=== Begin Enclosure ===

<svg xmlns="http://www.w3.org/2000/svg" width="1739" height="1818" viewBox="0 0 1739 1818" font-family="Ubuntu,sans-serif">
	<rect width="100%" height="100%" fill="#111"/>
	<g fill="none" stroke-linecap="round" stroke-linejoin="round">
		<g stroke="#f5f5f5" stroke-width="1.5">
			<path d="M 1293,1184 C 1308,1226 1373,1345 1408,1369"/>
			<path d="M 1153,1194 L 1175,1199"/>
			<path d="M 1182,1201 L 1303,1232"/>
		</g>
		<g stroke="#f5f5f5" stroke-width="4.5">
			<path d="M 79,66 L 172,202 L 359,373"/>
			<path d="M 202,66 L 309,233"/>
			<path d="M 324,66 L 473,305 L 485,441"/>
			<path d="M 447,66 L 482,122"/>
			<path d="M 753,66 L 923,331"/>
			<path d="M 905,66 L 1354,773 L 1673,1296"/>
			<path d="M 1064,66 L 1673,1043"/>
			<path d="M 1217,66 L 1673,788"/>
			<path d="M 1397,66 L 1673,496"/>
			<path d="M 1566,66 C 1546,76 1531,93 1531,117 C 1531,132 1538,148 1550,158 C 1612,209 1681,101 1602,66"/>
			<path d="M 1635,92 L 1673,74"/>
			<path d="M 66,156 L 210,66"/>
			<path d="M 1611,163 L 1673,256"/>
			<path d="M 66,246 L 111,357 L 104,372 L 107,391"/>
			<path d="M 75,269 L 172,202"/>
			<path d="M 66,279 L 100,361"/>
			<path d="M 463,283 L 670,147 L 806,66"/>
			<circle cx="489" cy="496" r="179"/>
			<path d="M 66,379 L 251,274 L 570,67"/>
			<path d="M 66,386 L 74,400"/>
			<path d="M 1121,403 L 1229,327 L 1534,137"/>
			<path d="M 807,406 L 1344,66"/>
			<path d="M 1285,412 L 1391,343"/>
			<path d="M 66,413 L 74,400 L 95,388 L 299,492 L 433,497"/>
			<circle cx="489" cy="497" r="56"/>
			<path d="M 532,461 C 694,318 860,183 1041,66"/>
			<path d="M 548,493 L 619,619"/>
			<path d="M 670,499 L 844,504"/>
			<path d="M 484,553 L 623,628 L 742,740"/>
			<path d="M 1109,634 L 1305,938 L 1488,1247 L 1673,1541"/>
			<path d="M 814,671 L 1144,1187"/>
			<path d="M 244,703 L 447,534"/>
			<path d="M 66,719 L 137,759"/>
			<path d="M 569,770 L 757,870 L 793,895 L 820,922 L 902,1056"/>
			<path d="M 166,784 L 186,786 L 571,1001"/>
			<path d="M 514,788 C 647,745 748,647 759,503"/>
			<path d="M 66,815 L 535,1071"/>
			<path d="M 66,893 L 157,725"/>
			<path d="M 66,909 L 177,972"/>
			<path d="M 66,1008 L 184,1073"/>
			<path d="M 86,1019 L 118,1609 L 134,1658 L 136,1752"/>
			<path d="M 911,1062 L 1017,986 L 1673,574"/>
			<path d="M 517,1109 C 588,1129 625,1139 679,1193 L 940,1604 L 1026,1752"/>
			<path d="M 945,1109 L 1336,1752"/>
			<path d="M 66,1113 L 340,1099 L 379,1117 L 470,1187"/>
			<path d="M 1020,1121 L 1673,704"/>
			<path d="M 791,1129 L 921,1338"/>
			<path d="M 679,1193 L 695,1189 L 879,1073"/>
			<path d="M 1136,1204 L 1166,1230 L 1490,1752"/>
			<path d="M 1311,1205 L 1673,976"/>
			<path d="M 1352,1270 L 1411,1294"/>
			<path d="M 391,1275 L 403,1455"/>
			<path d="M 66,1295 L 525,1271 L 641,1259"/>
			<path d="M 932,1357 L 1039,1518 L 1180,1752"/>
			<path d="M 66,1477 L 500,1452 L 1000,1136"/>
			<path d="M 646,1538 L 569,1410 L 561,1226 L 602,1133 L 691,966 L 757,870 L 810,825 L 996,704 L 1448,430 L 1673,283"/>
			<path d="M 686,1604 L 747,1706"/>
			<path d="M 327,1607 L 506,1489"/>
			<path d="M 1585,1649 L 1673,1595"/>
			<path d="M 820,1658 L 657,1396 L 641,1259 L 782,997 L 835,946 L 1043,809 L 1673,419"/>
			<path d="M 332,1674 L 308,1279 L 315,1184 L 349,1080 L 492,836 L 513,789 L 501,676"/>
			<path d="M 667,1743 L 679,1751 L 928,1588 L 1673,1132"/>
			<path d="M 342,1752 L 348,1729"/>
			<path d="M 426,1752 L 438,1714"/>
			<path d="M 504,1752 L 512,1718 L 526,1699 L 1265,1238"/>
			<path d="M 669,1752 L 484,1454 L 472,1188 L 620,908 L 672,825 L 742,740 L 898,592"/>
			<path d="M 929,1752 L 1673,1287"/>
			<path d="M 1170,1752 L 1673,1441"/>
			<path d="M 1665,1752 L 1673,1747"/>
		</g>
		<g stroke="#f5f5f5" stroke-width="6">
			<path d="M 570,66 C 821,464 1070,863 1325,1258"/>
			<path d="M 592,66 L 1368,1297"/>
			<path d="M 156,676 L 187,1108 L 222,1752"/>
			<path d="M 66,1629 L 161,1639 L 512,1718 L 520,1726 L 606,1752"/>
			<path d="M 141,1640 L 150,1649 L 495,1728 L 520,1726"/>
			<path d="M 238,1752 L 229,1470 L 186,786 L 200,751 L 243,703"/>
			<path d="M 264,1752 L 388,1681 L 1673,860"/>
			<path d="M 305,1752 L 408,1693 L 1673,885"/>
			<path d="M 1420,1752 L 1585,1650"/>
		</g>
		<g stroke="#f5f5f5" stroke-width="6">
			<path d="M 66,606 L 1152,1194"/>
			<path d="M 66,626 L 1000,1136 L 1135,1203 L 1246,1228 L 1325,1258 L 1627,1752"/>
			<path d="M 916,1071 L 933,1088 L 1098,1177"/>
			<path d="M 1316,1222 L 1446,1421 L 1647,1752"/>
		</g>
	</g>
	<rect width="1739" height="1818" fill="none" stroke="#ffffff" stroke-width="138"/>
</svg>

=== End Enclosure ===

» **REQUIREMENT**
Word for word, repeat each entry shown above.

» **ANSWER TO THIS PROBLEM**
<svg xmlns="http://www.w3.org/2000/svg" width="1739" height="1818" viewBox="0 0 1739 1818" font-family="Ubuntu,sans-serif">
	<rect width="100%" height="100%" fill="#111"/>
	<g fill="none" stroke-linecap="round" stroke-linejoin="round">
		<g stroke="#f5f5f5" stroke-width="1.5">
			<path d="M 1293,1184 C 1308,1226 1373,1345 1408,1369"/>
			<path d="M 1153,1194 L 1175,1199"/>
			<path d="M 1182,1201 L 1303,1232"/>
		</g>
		<g stroke="#f5f5f5" stroke-width="4.5">
			<path d="M 79,66 L 172,202 L 359,373"/>
			<path d="M 202,66 L 309,233"/>
			<path d="M 324,66 L 473,305 L 485,441"/>
			<path d="M 447,66 L 482,122"/>
			<path d="M 753,66 L 923,331"/>
			<path d="M 905,66 L 1354,773 L 1673,1296"/>
			<path d="M 1064,66 L 1673,1043"/>
			<path d="M 1217,66 L 1673,788"/>
			<path d="M 1397,66 L 1673,496"/>
			<path d="M 1566,66 C 1546,76 1531,93 1531,117 C 1531,132 1538,148 1550,158 C 1612,209 1681,101 1602,66"/>
			<path d="M 1635,92 L 1673,74"/>
			<path d="M 66,156 L 210,66"/>
			<path d="M 1611,163 L 1673,256"/>
			<path d="M 66,246 L 111,357 L 104,372 L 107,391"/>
			<path d="M 75,269 L 172,202"/>
			<path d="M 66,279 L 100,361"/>
			<path d="M 463,283 L 670,147 L 806,66"/>
			<circle cx="489" cy="496" r="179"/>
			<path d="M 66,379 L 251,274 L 570,67"/>
			<path d="M 66,386 L 74,400"/>
			<path d="M 1121,403 L 1229,327 L 1534,137"/>
			<path d="M 807,406 L 1344,66"/>
			<path d="M 1285,412 L 1391,343"/>
			<path d="M 66,413 L 74,400 L 95,388 L 299,492 L 433,497"/>
			<circle cx="489" cy="497" r="56"/>
			<path d="M 532,461 C 694,318 860,183 1041,66"/>
			<path d="M 548,493 L 619,619"/>
			<path d="M 670,499 L 844,504"/>
			<path d="M 484,553 L 623,628 L 742,740"/>
			<path d="M 1109,634 L 1305,938 L 1488,1247 L 1673,1541"/>
			<path d="M 814,671 L 1144,1187"/>
			<path d="M 244,703 L 447,534"/>
			<path d="M 66,719 L 137,759"/>
			<path d="M 569,770 L 757,870 L 793,895 L 820,922 L 902,1056"/>
			<path d="M 166,784 L 186,786 L 571,1001"/>
			<path d="M 514,788 C 647,745 748,647 759,503"/>
			<path d="M 66,815 L 535,1071"/>
			<path d="M 66,893 L 157,725"/>
			<path d="M 66,909 L 177,972"/>
			<path d="M 66,1008 L 184,1073"/>
			<path d="M 86,1019 L 118,1609 L 134,1658 L 136,1752"/>
			<path d="M 911,1062 L 1017,986 L 1673,574"/>
			<path d="M 517,1109 C 588,1129 625,1139 679,1193 L 940,1604 L 1026,1752"/>
			<path d="M 945,1109 L 1336,1752"/>
			<path d="M 66,1113 L 340,1099 L 379,1117 L 470,1187"/>
			<path d="M 1020,1121 L 1673,704"/>
			<path d="M 791,1129 L 921,1338"/>
			<path d="M 679,1193 L 695,1189 L 879,1073"/>
			<path d="M 1136,1204 L 1166,1230 L 1490,1752"/>
			<path d="M 1311,1205 L 1673,976"/>
			<path d="M 1352,1270 L 1411,1294"/>
			<path d="M 391,1275 L 403,1455"/>
			<path d="M 66,1295 L 525,1271 L 641,1259"/>
			<path d="M 932,1357 L 1039,1518 L 1180,1752"/>
			<path d="M 66,1477 L 500,1452 L 1000,1136"/>
			<path d="M 646,1538 L 569,1410 L 561,1226 L 602,1133 L 691,966 L 757,870 L 810,825 L 996,704 L 1448,430 L 1673,283"/>
			<path d="M 686,1604 L 747,1706"/>
			<path d="M 327,1607 L 506,1489"/>
			<path d="M 1585,1649 L 1673,1595"/>
			<path d="M 820,1658 L 657,1396 L 641,1259 L 782,997 L 835,946 L 1043,809 L 1673,419"/>
			<path d="M 332,1674 L 308,1279 L 315,1184 L 349,1080 L 492,836 L 513,789 L 501,676"/>
			<path d="M 667,1743 L 679,1751 L 928,1588 L 1673,1132"/>
			<path d="M 342,1752 L 348,1729"/>
			<path d="M 426,1752 L 438,1714"/>
			<path d="M 504,1752 L 512,1718 L 526,1699 L 1265,1238"/>
			<path d="M 669,1752 L 484,1454 L 472,1188 L 620,908 L 672,825 L 742,740 L 898,592"/>
			<path d="M 929,1752 L 1673,1287"/>
			<path d="M 1170,1752 L 1673,1441"/>
			<path d="M 1665,1752 L 1673,1747"/>
		</g>
		<g stroke="#f5f5f5" stroke-width="6">
			<path d="M 570,66 C 821,464 1070,863 1325,1258"/>
			<path d="M 592,66 L 1368,1297"/>
			<path d="M 156,676 L 187,1108 L 222,1752"/>
			<path d="M 66,1629 L 161,1639 L 512,1718 L 520,1726 L 606,1752"/>
			<path d="M 141,1640 L 150,1649 L 495,1728 L 520,1726"/>
			<path d="M 238,1752 L 229,1470 L 186,786 L 200,751 L 243,703"/>
			<path d="M 264,1752 L 388,1681 L 1673,860"/>
			<path d="M 305,1752 L 408,1693 L 1673,885"/>
			<path d="M 1420,1752 L 1585,1650"/>
		</g>
		<g stroke="#f5f5f5" stroke-width="6">
			<path d="M 66,606 L 1152,1194"/>
			<path d="M 66,626 L 1000,1136 L 1135,1203 L 1246,1228 L 1325,1258 L 1627,1752"/>
			<path d="M 916,1071 L 933,1088 L 1098,1177"/>
			<path d="M 1316,1222 L 1446,1421 L 1647,1752"/>
		</g>
	</g>
	<rect width="1739" height="1818" fill="none" stroke="#ffffff" stroke-width="138"/>
</svg>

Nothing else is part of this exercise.